# [Textabschnitt]
>>>>
Manche Passagen der Bibel bewegen sich in Bezug auf Spannung und Dramatik in etwa auf dem Niveau eines Telefonbuchs. So auch die vielen Kapitel im 2. Mose, in denen Planung und Bau der „Stiftshütte“ (also des transportablen Vorläufers des Tempels) beschrieben wird. Da fragt man sich: Was sollen wir heute bloß mit all diesen Details zu Zelt, Brandopferaltar, Wasserbecken, Schaubrottisch, Ölleuchter, Räucheraltar und Bundeslade anfangen?
Einfache Antwort: Sehr, sehr viel!!!
<<<<
# [Auszüge der Zeilen]
>>>>
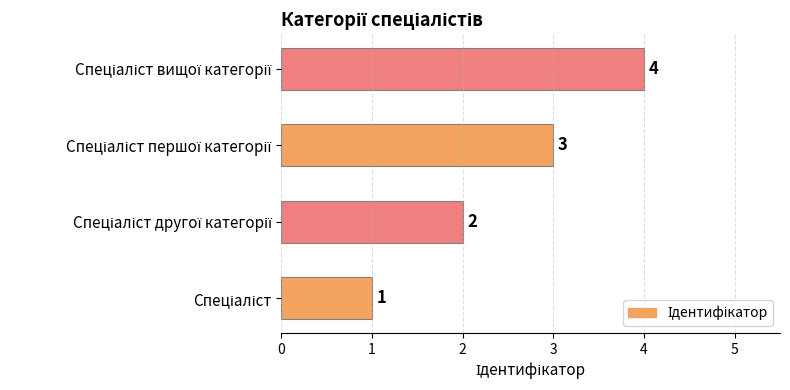

What is the maximum value shown in the chart?

4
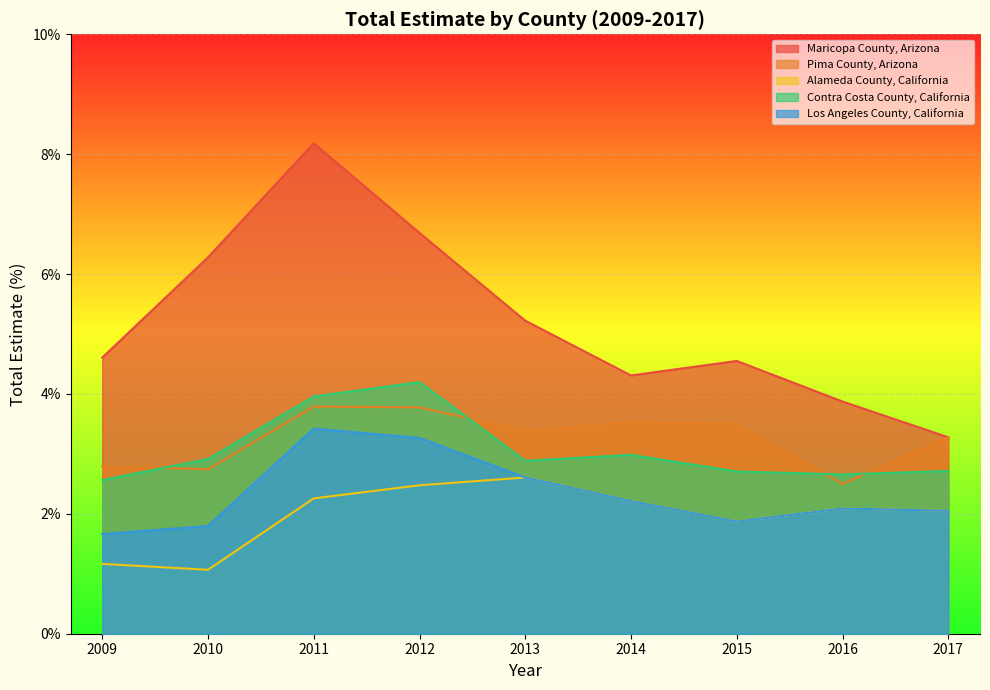

List the series in order of their peak value, lowest first.

Alameda County, California, Los Angeles County, California, Pima County, Arizona, Contra Costa County, California, Maricopa County, Arizona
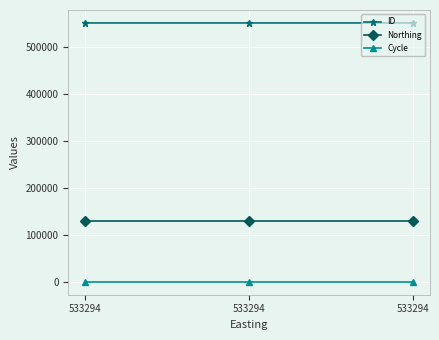

What are all the series names shown in the legend?

ID, Northing, Cycle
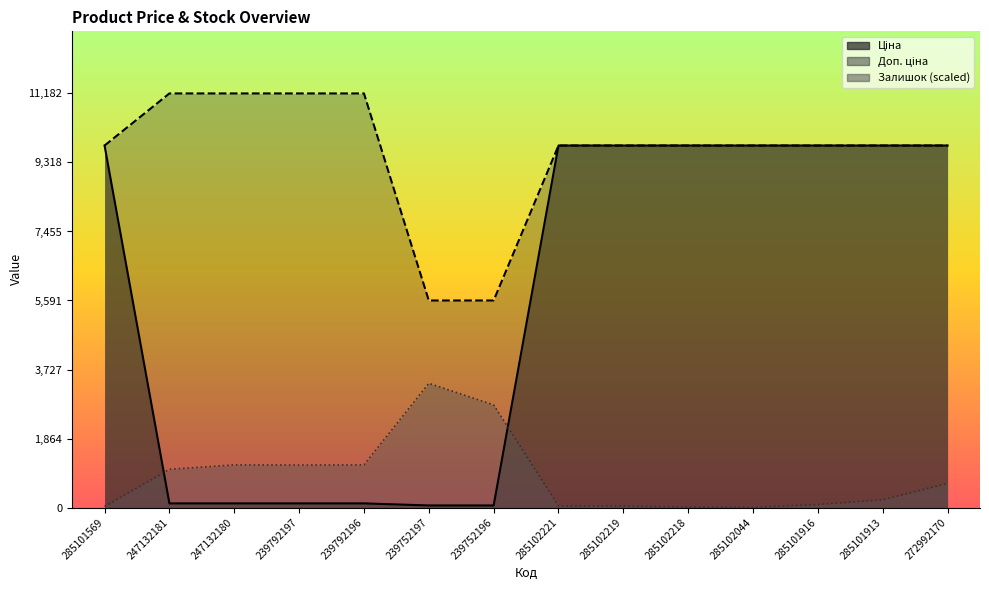

How many values in the Доп. ціна series are below 9775?

2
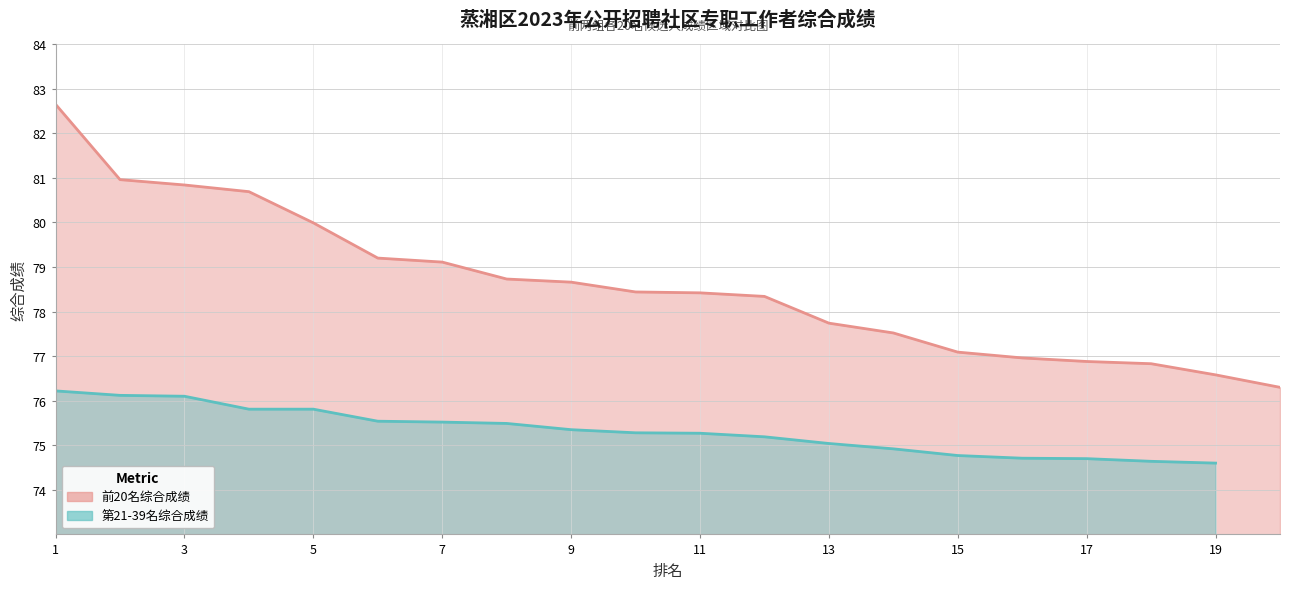

Rank the categories by value from lowest to highest.

20, 19, 18, 17, 16, 15, 14, 13, 12, 11, 10, 9, 8, 7, 6, 5, 4, 3, 2, 1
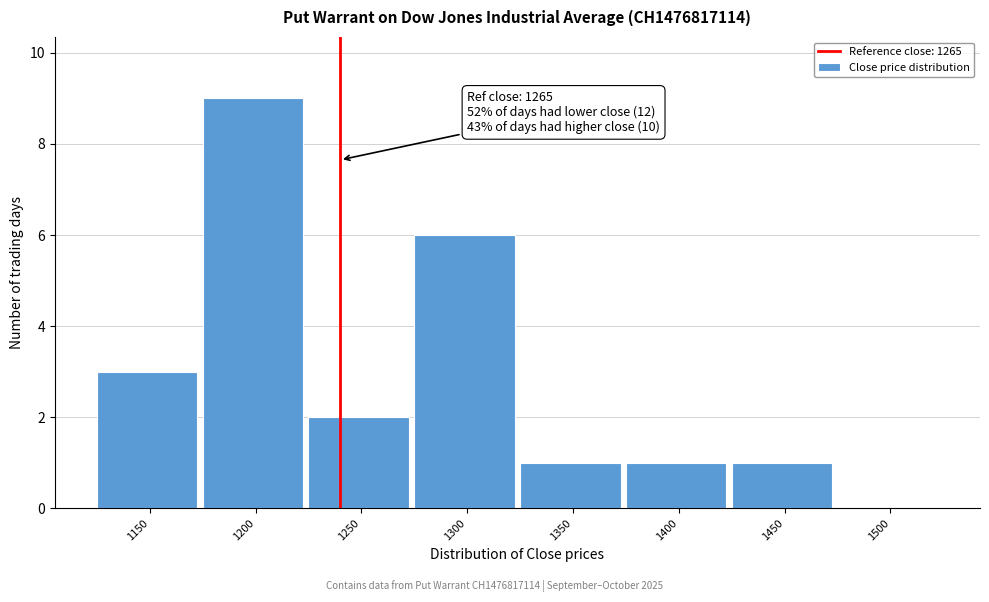

Reading left to right, list all the values displayed in this chart.

1150=3	1200=9	1250=2	1300=6	1350=1	1400=1	1450=1	1500=0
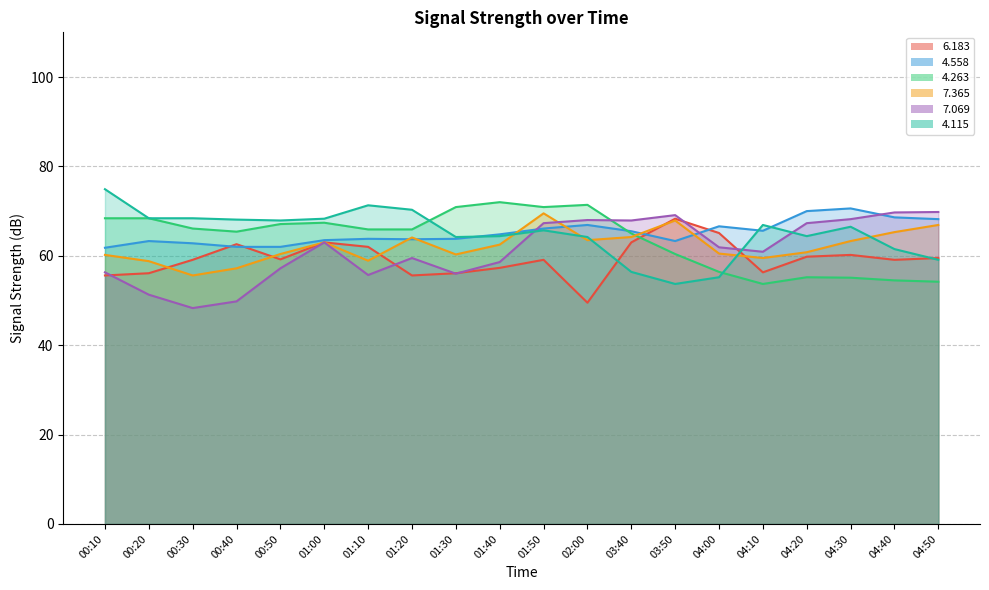

Where does the   7.365 series first go above 62?

01:00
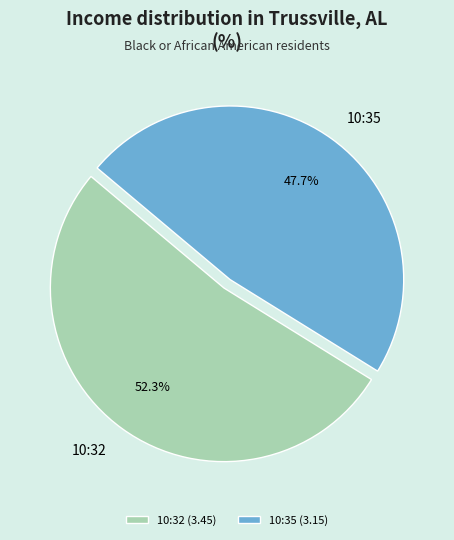

Is there a majority slice in this chart?

Yes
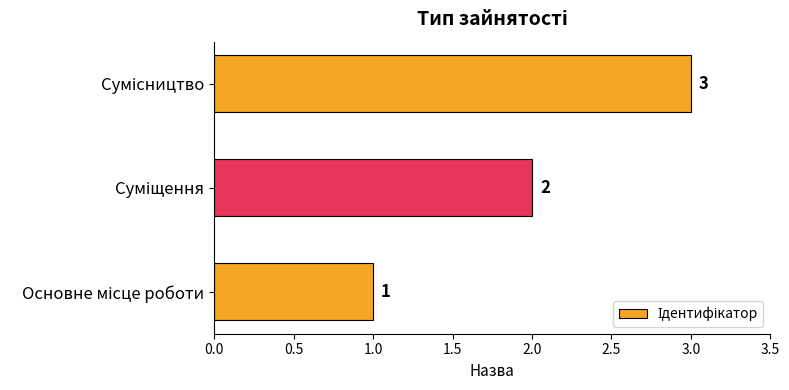

How many bars are there in total?

3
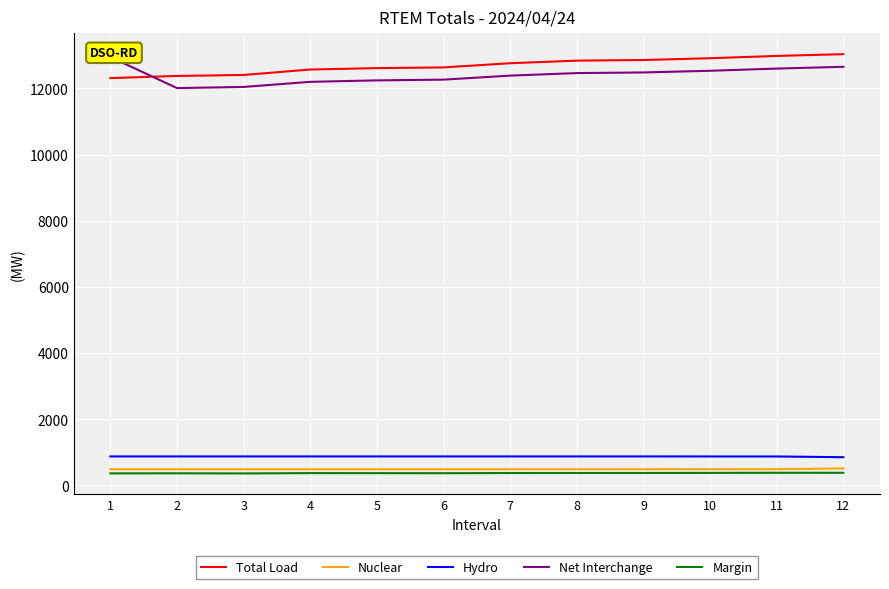

At which label does Nuclear reach its peak?

12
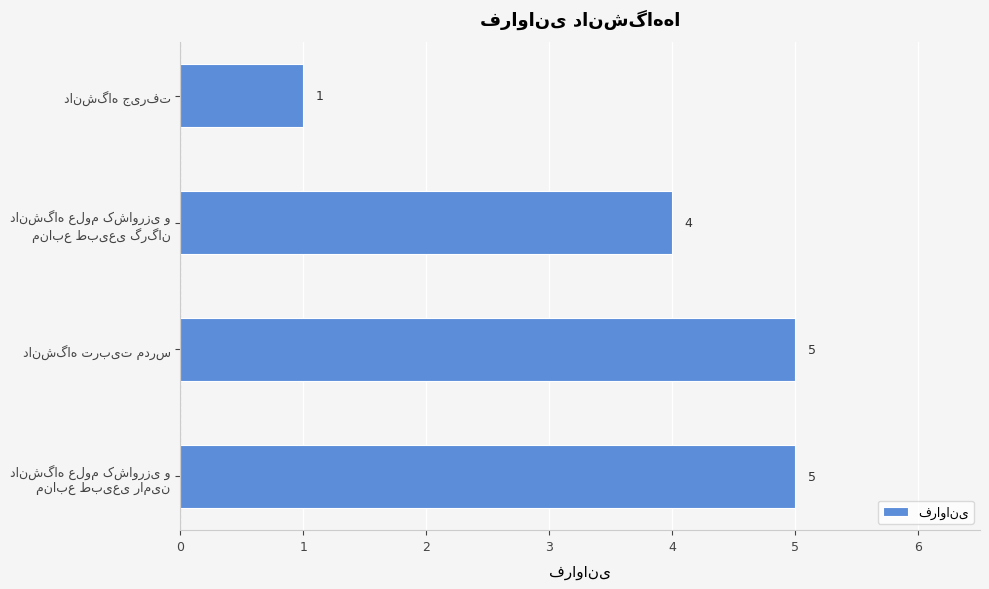

How many values are between 4 and 5?

3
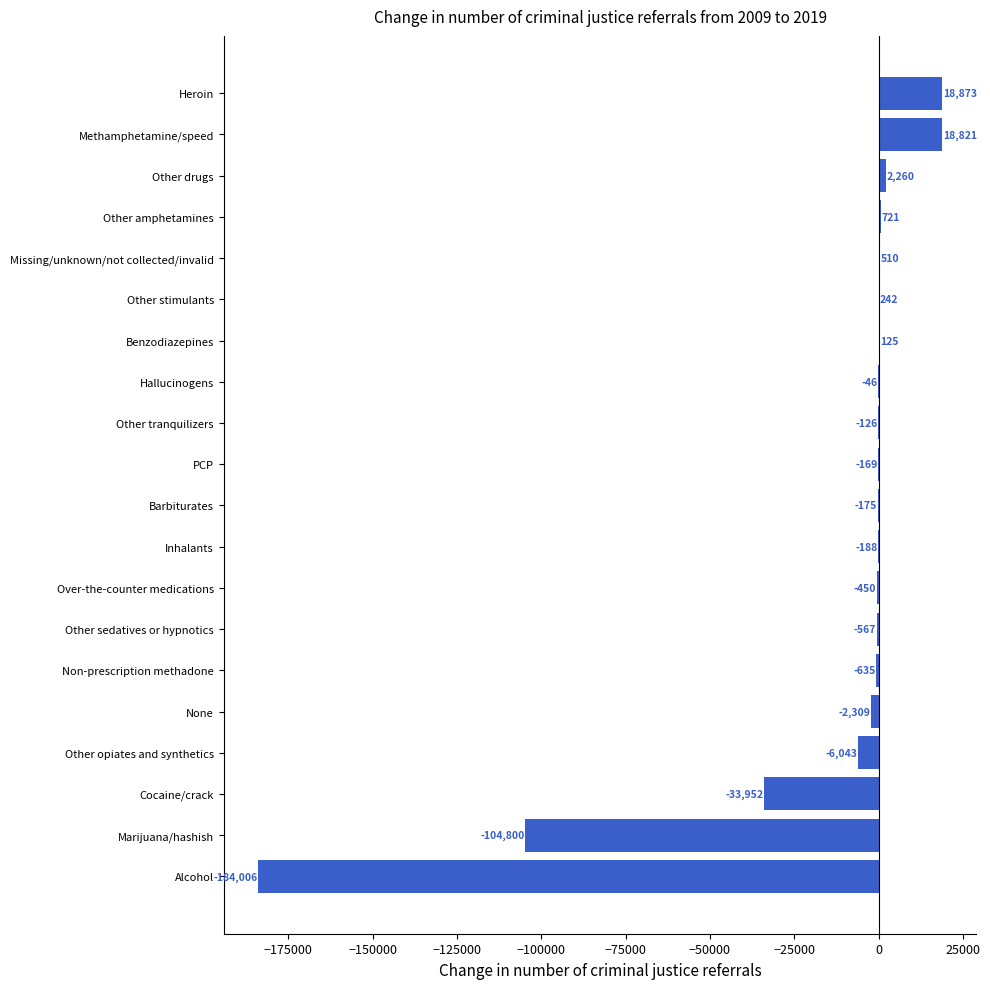

Does the chart contain stacked bars?

No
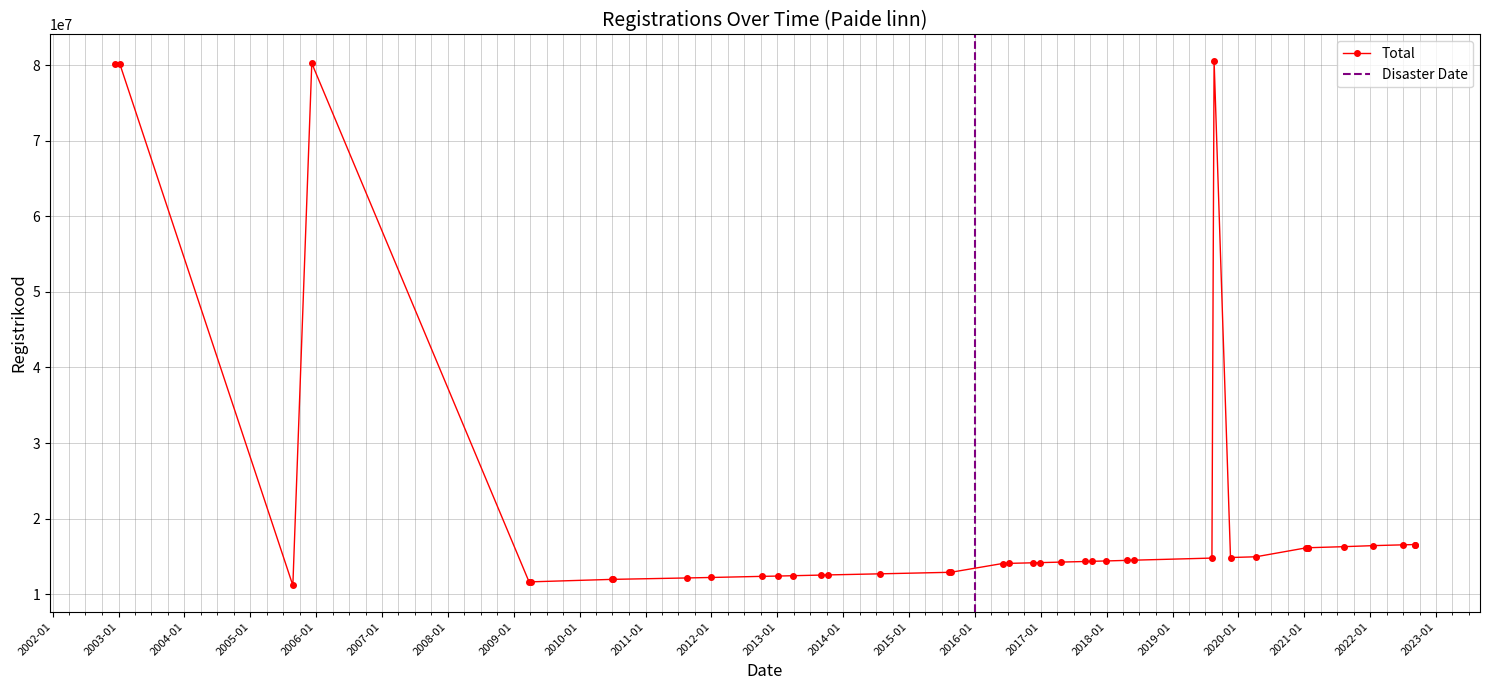

The chart shows a value of 3583463 at 10. True or false?

False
<<<<
# [Ihre Aufgaben]
**A)** Beantworten Sie anhand des Textabschnitts:
(i) Mit dem Niveau wovon vergleicht er manche Bibelpassagen in Bezug auf Spannung und Dramatik?
(ii) In welchem biblischen Buch werden Planung und Bau der Stiftshütte beschrieben?
(iii) Als was wird die Stiftshütte in der Klammer erklärt?
**B)** Schreiben Sie einen Teil des Textabschnitts wörtlich ab: Beginnen Sie bei den Worten „Manche Passagen der“ und hören Sie nach „und Bundeslade anfangen?“ auf.
Die Zeilen sind eigenständiges Material und gehören nicht zum Textabschnitt.

# [Übungsergebnisse]
**A)**
(i) Mit dem Niveau eines Telefonbuchs.
(ii) Im 2. Mose.
(iii) Als transportabler Vorläufer des Tempels.

**B)**
Manche Passagen der Bibel bewegen sich in Bezug auf Spannung und Dramatik in etwa auf dem Niveau eines Telefonbuchs. So auch die vielen Kapitel im 2. Mose, in denen Planung und Bau der „Stiftshütte“ (also des transportablen Vorläufers des Tempels) beschrieben wird. Da fragt man sich: Was sollen wir heute bloß mit all diesen Details zu Zelt, Brandopferaltar, Wasserbecken, Schaubrottisch, Ölleuchter, Räucheraltar und Bundeslade anfangen?